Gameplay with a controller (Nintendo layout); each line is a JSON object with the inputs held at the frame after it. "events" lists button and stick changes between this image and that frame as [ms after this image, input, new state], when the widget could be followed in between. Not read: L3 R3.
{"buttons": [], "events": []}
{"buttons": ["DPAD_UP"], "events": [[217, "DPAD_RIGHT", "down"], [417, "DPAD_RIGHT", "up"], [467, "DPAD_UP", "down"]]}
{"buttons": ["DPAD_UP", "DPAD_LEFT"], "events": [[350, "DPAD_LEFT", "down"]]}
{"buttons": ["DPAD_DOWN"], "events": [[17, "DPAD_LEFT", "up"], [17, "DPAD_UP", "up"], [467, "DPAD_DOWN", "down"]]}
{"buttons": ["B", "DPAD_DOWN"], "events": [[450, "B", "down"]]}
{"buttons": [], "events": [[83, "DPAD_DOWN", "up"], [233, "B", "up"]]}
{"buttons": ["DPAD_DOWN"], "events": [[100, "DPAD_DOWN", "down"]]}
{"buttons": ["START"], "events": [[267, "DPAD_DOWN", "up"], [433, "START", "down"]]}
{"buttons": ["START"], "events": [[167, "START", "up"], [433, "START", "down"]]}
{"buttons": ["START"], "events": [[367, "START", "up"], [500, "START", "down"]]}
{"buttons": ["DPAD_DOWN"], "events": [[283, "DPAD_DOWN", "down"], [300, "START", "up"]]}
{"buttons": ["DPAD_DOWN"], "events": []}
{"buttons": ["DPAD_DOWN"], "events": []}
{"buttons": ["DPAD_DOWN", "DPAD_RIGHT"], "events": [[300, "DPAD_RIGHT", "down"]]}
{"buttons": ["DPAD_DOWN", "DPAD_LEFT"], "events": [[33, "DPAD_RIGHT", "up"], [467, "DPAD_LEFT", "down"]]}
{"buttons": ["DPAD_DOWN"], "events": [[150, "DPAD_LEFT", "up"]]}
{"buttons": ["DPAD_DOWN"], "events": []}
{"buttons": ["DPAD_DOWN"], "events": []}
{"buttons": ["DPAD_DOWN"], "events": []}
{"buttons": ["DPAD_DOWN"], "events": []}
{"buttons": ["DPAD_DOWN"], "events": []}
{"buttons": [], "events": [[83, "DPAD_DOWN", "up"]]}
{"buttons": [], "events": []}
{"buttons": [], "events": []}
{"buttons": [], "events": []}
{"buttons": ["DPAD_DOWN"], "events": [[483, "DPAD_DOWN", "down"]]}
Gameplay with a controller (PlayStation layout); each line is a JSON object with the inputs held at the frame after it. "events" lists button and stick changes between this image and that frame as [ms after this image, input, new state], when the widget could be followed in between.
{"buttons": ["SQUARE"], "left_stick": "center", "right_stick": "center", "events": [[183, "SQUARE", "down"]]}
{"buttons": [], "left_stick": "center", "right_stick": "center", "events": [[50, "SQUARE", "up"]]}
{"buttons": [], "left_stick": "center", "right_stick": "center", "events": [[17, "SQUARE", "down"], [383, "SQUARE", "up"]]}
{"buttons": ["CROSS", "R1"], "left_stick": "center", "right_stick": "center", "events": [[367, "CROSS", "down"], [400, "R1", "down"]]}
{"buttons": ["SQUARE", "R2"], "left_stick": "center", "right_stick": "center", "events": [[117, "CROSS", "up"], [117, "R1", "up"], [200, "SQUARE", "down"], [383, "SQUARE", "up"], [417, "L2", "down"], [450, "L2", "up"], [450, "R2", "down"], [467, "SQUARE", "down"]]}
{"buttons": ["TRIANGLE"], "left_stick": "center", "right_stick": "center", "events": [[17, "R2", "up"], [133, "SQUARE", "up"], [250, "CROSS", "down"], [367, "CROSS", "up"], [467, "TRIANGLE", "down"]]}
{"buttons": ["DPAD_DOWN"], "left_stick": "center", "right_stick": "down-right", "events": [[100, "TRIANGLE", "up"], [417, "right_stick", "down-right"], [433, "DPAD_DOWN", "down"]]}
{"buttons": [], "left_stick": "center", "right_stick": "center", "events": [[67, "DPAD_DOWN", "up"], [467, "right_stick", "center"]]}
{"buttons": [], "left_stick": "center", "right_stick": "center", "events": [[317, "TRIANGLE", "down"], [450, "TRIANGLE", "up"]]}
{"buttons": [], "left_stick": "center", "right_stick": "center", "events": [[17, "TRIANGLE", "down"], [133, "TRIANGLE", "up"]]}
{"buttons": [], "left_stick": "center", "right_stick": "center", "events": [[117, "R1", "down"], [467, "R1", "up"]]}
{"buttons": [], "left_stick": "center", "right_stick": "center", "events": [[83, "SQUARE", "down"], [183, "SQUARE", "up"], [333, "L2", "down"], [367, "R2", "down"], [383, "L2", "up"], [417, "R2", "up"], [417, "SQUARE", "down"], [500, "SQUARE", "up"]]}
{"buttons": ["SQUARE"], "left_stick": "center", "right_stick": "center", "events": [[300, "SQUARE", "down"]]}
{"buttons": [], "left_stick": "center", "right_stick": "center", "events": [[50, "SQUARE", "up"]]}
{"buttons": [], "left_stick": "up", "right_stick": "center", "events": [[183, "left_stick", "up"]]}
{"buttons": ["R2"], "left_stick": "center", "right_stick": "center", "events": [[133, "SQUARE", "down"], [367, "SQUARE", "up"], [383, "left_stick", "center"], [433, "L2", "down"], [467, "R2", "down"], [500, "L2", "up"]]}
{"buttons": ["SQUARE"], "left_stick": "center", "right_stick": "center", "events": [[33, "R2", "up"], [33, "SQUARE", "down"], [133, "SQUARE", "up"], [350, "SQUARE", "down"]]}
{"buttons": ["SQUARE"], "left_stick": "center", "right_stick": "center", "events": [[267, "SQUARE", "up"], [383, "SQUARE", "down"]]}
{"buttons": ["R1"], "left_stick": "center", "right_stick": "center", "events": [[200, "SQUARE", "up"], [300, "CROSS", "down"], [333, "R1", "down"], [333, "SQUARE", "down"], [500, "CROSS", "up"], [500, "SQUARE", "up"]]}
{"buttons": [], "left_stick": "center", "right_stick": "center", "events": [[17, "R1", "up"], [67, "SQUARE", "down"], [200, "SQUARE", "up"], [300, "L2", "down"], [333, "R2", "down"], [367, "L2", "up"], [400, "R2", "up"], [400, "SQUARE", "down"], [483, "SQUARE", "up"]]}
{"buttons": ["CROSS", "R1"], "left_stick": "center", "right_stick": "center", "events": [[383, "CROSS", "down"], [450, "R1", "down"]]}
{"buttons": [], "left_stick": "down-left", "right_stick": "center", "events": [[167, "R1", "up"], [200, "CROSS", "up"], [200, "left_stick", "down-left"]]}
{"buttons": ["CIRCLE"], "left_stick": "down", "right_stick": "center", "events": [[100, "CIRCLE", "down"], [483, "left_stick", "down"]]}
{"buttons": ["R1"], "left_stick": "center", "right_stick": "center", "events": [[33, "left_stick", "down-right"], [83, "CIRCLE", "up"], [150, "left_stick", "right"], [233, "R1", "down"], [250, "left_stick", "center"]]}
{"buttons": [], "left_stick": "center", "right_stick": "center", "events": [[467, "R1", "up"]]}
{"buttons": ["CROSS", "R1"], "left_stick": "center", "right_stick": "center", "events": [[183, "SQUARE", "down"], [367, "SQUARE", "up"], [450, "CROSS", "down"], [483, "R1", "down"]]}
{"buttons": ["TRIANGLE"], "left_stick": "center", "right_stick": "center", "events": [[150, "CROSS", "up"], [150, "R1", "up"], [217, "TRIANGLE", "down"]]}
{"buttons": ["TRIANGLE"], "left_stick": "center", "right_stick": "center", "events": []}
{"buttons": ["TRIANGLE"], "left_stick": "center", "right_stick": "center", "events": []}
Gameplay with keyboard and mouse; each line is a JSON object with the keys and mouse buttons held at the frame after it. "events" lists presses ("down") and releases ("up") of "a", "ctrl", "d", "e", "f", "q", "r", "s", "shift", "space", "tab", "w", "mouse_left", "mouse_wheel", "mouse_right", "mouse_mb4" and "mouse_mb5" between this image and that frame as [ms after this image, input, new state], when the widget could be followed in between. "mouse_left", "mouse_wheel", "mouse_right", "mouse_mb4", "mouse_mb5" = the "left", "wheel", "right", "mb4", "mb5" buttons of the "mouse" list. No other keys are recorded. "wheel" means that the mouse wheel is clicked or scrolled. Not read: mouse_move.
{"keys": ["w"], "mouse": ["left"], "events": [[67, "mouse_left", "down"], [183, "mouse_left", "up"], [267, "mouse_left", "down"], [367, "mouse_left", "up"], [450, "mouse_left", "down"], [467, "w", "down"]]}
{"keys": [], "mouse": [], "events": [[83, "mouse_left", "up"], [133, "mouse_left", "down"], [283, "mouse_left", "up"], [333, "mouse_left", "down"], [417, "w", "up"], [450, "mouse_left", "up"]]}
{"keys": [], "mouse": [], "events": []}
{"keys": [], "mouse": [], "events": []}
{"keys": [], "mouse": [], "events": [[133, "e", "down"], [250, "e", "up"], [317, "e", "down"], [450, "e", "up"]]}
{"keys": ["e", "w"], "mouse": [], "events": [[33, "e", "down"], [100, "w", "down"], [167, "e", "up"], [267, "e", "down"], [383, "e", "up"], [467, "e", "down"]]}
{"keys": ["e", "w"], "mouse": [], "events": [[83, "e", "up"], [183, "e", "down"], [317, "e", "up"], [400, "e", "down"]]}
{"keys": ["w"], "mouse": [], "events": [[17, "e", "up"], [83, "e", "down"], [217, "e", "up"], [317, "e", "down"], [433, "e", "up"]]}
━━━━
• [Task instructions]:
Your response should be each line that includes the word "keys", copied from the records.

• [Solution to this task]:
Gameplay with keyboard and mouse; each line is a JSON object with the keys and mouse buttons held at the frame after it. "events" lists presses ("down") and releases ("up") of "a", "ctrl", "d", "e", "f", "q", "r", "s", "shift", "space", "tab", "w", "mouse_left", "mouse_wheel", "mouse_right", "mouse_mb4" and "mouse_mb5" between this image and that frame as [ms after this image, input, new state], when the widget could be followed in between. "mouse_left", "mouse_wheel", "mouse_right", "mouse_mb4", "mouse_mb5" = the "left", "wheel", "right", "mb4", "mb5" buttons of the "mouse" list. No other keys are recorded. "wheel" means that the mouse wheel is clicked or scrolled. Not read: mouse_move.
{"keys": ["w"], "mouse": ["left"], "events": [[67, "mouse_left", "down"], [183, "mouse_left", "up"], [267, "mouse_left", "down"], [367, "mouse_left", "up"], [450, "mouse_left", "down"], [467, "w", "down"]]}
{"keys": [], "mouse": [], "events": [[83, "mouse_left", "up"], [133, "mouse_left", "down"], [283, "mouse_left", "up"], [333, "mouse_left", "down"], [417, "w", "up"], [450, "mouse_left", "up"]]}
{"keys": [], "mouse": [], "events": []}
{"keys": [], "mouse": [], "events": []}
{"keys": [], "mouse": [], "events": [[133, "e", "down"], [250, "e", "up"], [317, "e", "down"], [450, "e", "up"]]}
{"keys": ["e", "w"], "mouse": [], "events": [[33, "e", "down"], [100, "w", "down"], [167, "e", "up"], [267, "e", "down"], [383, "e", "up"], [467, "e", "down"]]}
{"keys": ["e", "w"], "mouse": [], "events": [[83, "e", "up"], [183, "e", "down"], [317, "e", "up"], [400, "e", "down"]]}
{"keys": ["w"], "mouse": [], "events": [[17, "e", "up"], [83, "e", "down"], [217, "e", "up"], [317, "e", "down"], [433, "e", "up"]]}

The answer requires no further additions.